> [What is expected]
Output all records exactly, with no images.

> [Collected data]
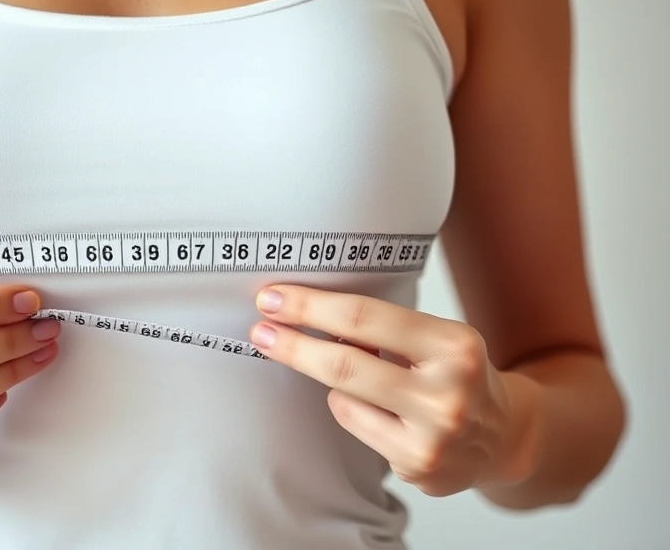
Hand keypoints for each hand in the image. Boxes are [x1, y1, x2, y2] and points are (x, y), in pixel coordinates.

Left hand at [248, 285, 525, 496]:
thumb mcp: (435, 338)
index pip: (366, 317)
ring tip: (349, 371)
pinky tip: (375, 408)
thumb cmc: (456, 375)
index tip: (273, 298)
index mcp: (455, 344)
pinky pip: (353, 423)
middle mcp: (449, 390)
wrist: (503, 437)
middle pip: (345, 363)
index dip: (312, 306)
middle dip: (293, 344)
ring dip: (329, 379)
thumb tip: (307, 312)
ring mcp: (433, 434)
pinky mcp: (417, 465)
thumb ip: (384, 329)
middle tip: (260, 329)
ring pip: (342, 397)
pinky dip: (349, 407)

> [Answer]
Hand keypoints for each hand in the image. Boxes are [x1, y1, x2, y2] and points are (x, y), in pixel coordinates.

Left hand at [248, 285, 525, 496]:
thumb mcp: (435, 338)
index pip: (366, 317)
ring tip: (349, 371)
pinky tip: (375, 408)
thumb cmc: (456, 375)
index tip: (273, 298)
index mcp: (455, 344)
pinky pip: (353, 423)
middle mcp: (449, 390)
wrist: (503, 437)
middle pip: (345, 363)
index dip: (312, 306)
middle dip: (293, 344)
ring dip: (329, 379)
thumb tip: (307, 312)
ring mcp: (433, 434)
pinky mcp: (417, 465)
thumb ip: (384, 329)
middle tip: (260, 329)
ring pip: (342, 397)
pinky dip: (349, 407)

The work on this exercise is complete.